Goal of the exercise: Copy nothing past the line containing "(231, 914) none". Transcribe every line of the listing below up to and including it, from the first, except pictures.

━━━━━━

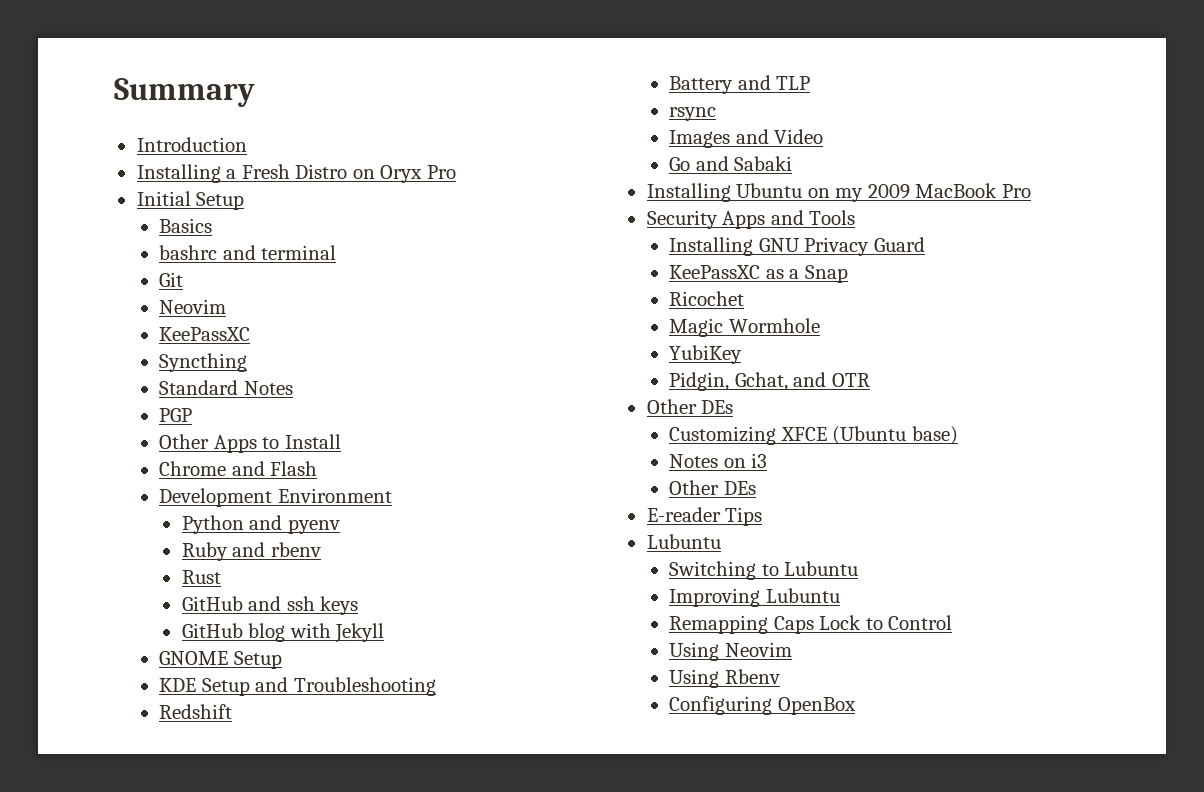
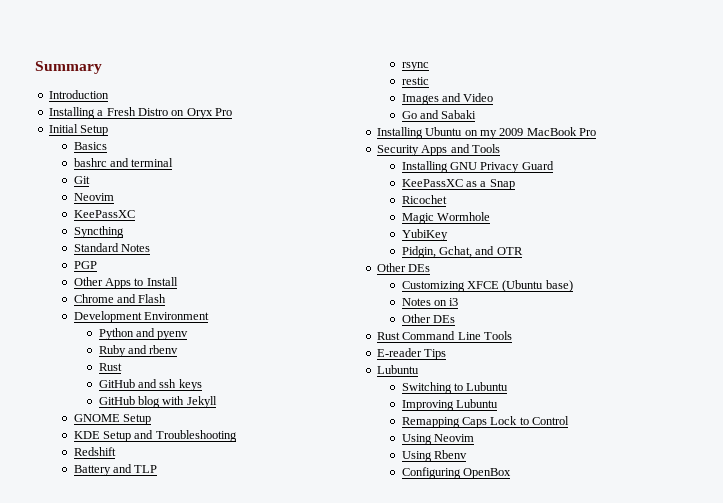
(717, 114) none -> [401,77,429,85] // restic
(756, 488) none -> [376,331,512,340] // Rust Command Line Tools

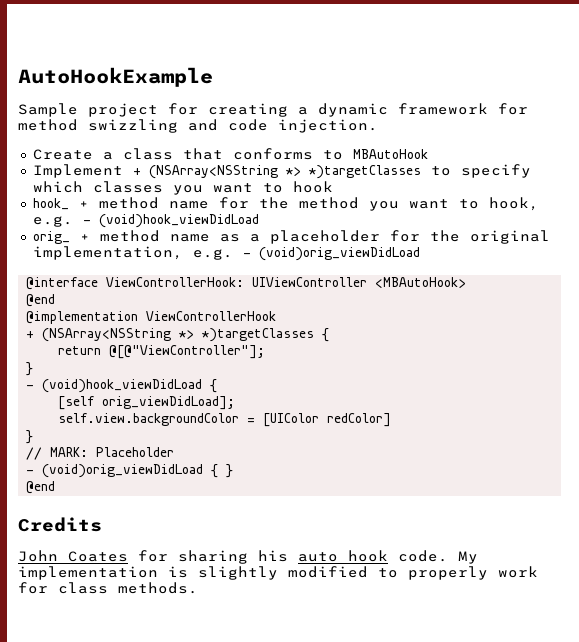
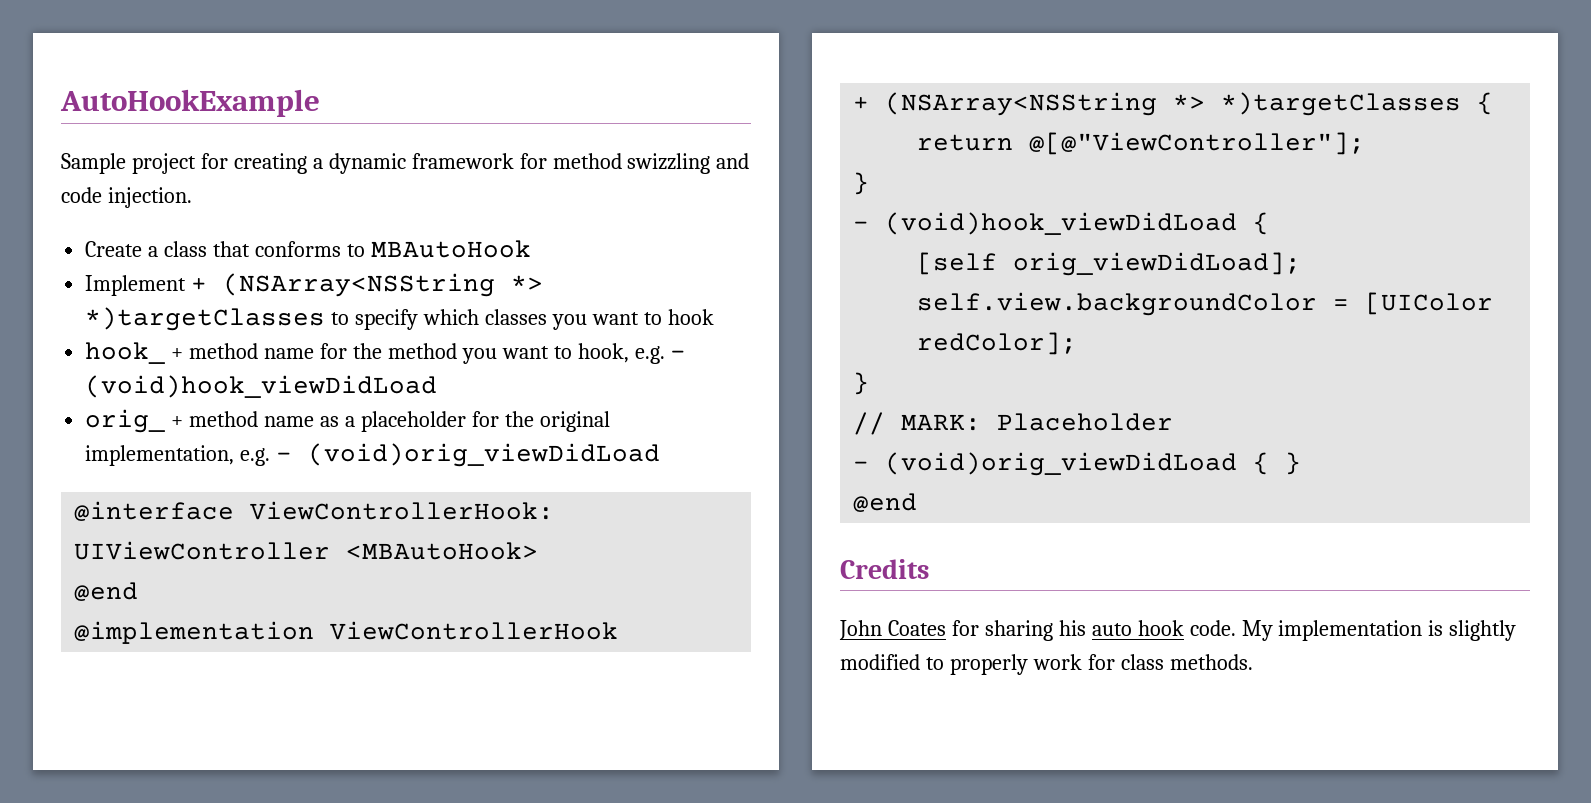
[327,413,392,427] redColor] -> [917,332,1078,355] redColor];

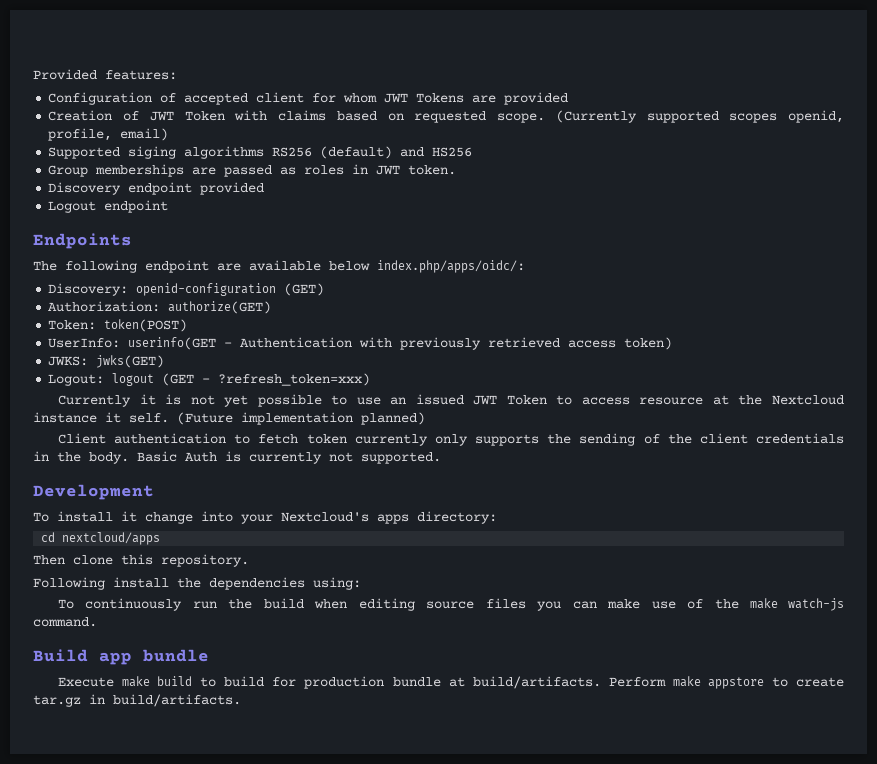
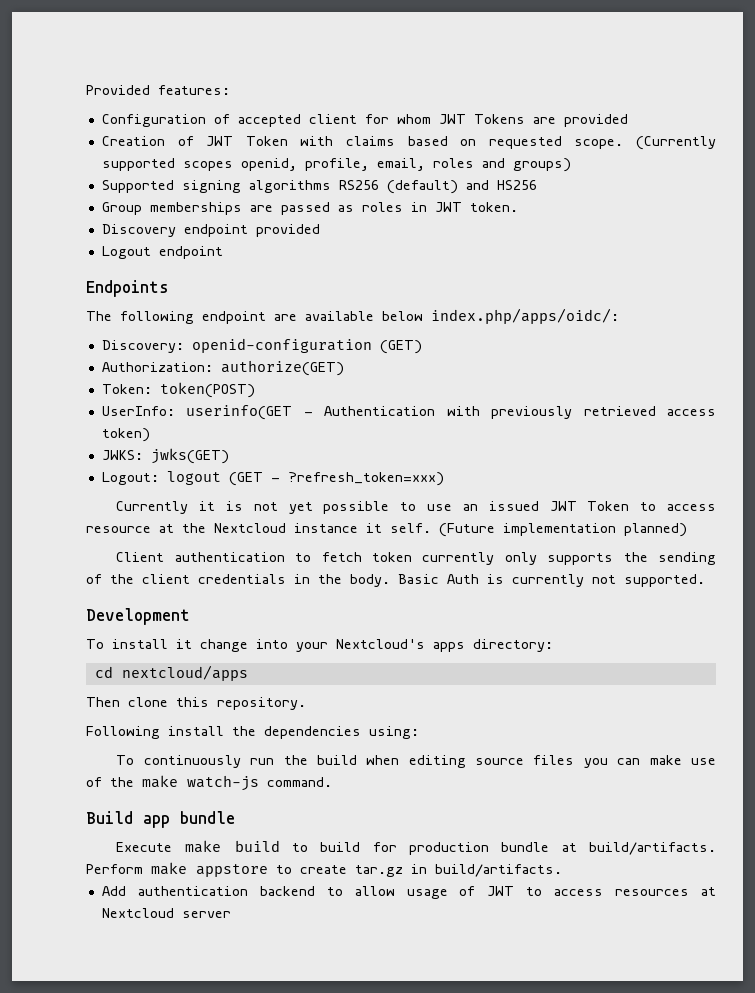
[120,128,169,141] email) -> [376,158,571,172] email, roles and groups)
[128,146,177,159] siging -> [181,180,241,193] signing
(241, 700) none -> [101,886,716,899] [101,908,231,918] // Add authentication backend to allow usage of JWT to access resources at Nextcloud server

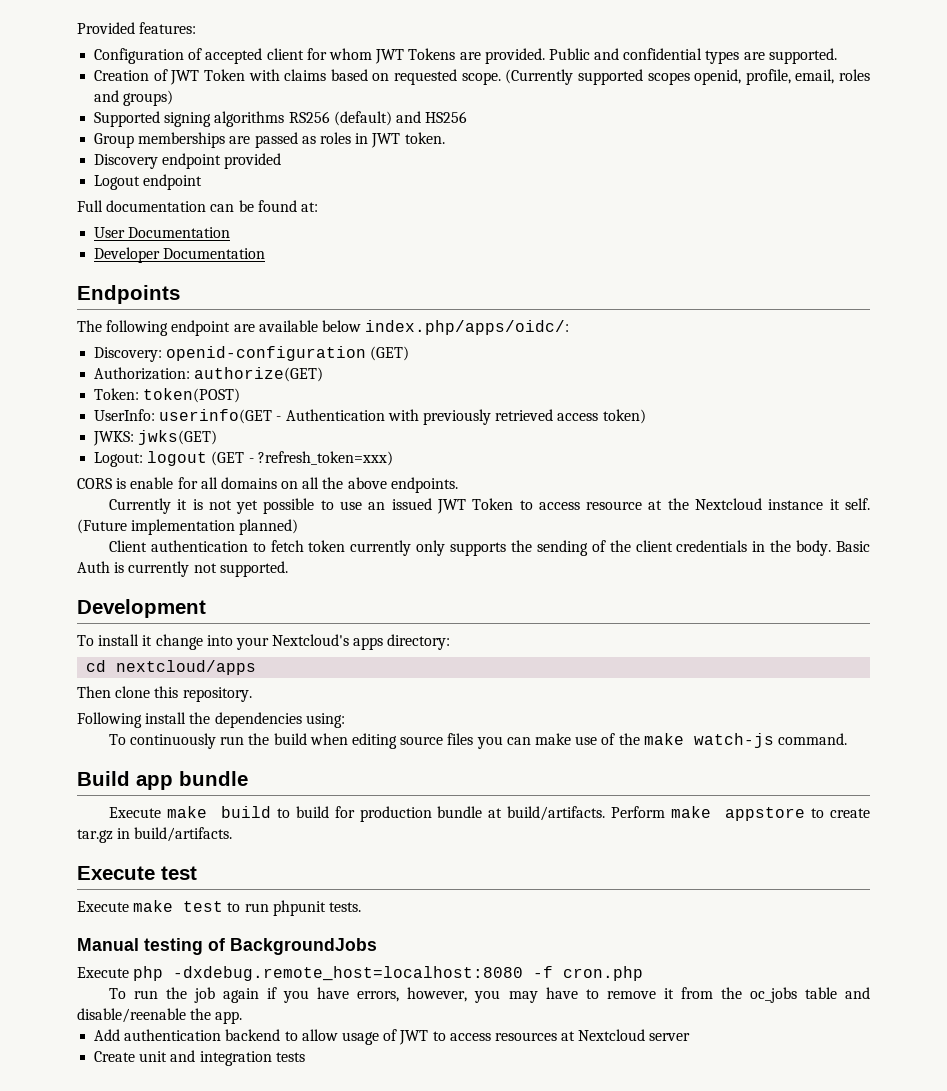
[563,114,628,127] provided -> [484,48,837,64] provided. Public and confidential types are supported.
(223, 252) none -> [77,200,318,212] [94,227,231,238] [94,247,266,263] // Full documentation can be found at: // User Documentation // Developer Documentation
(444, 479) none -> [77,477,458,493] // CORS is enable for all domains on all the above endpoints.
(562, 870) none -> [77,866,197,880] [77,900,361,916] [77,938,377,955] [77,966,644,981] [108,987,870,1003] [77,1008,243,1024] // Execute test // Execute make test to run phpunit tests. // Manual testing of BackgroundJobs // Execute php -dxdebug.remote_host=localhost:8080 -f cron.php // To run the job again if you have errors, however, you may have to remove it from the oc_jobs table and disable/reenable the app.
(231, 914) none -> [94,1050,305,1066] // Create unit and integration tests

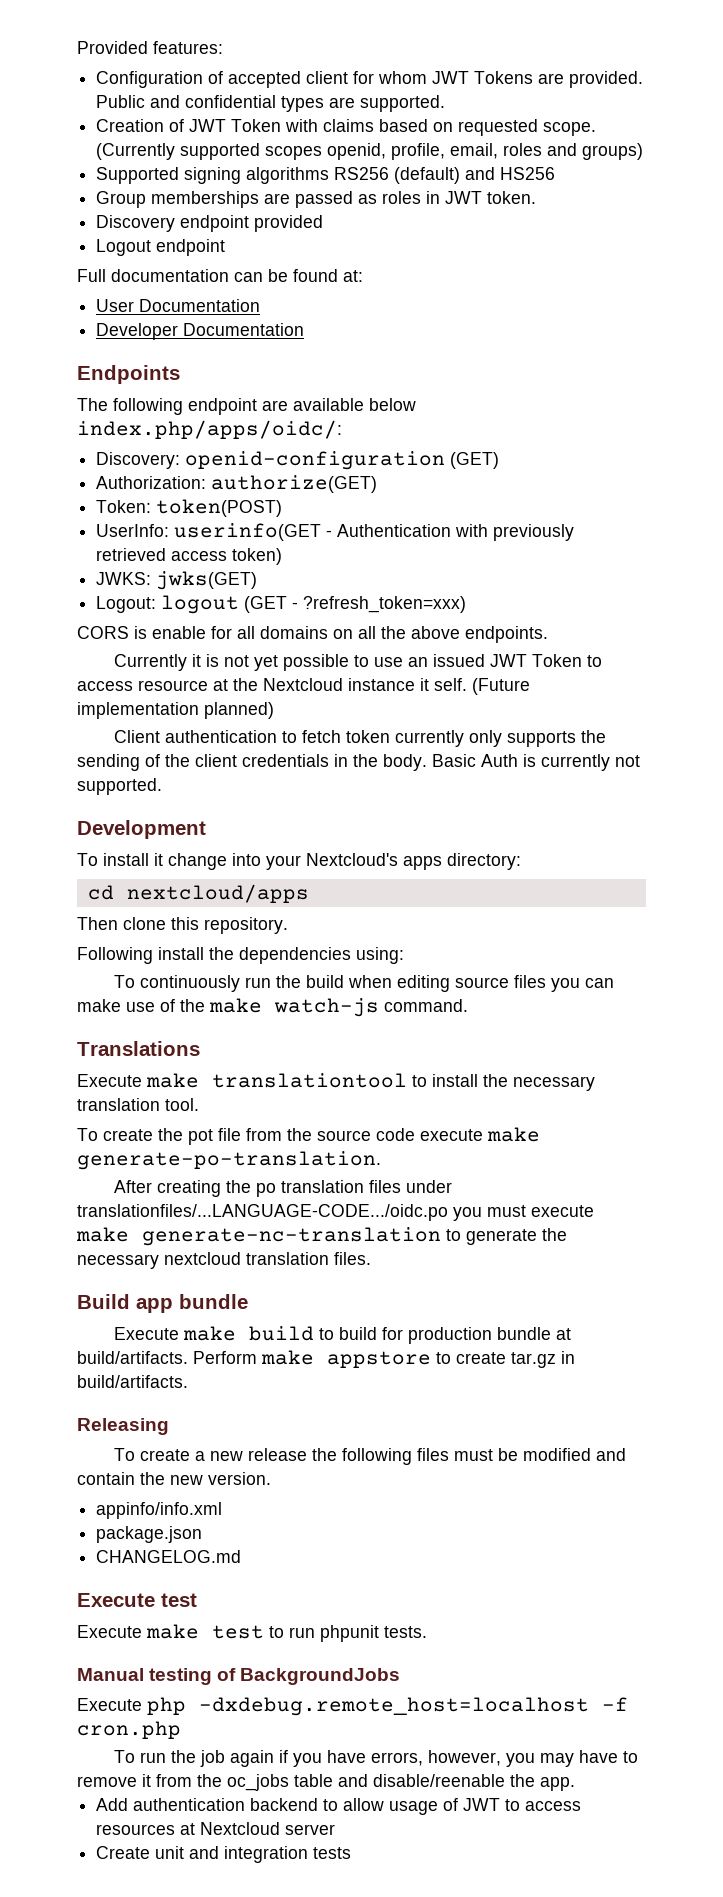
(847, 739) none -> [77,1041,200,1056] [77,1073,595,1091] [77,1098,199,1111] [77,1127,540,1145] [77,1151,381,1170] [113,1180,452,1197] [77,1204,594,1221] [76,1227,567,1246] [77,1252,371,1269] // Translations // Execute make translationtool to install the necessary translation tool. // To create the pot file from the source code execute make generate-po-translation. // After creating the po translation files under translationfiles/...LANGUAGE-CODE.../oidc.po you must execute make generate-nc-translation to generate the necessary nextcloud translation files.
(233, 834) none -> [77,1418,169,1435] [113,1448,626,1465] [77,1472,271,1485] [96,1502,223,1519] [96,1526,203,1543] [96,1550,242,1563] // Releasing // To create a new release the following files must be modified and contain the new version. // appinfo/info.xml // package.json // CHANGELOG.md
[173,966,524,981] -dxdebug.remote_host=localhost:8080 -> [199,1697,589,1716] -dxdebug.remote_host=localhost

━━━━━━

Solution to this task:
(717, 114) none -> [401,77,429,85] // restic
(756, 488) none -> [376,331,512,340] // Rust Command Line Tools

[327,413,392,427] redColor] -> [917,332,1078,355] redColor];

[120,128,169,141] email) -> [376,158,571,172] email, roles and groups)
[128,146,177,159] siging -> [181,180,241,193] signing
(241, 700) none -> [101,886,716,899] [101,908,231,918] // Add authentication backend to allow usage of JWT to access resources at Nextcloud server

[563,114,628,127] provided -> [484,48,837,64] provided. Public and confidential types are supported.
(223, 252) none -> [77,200,318,212] [94,227,231,238] [94,247,266,263] // Full documentation can be found at: // User Documentation // Developer Documentation
(444, 479) none -> [77,477,458,493] // CORS is enable for all domains on all the above endpoints.
(562, 870) none -> [77,866,197,880] [77,900,361,916] [77,938,377,955] [77,966,644,981] [108,987,870,1003] [77,1008,243,1024] // Execute test // Execute make test to run phpunit tests. // Manual testing of BackgroundJobs // Execute php -dxdebug.remote_host=localhost:8080 -f cron.php // To run the job again if you have errors, however, you may have to remove it from the oc_jobs table and disable/reenable the app.
(231, 914) none -> [94,1050,305,1066] // Create unit and integration tests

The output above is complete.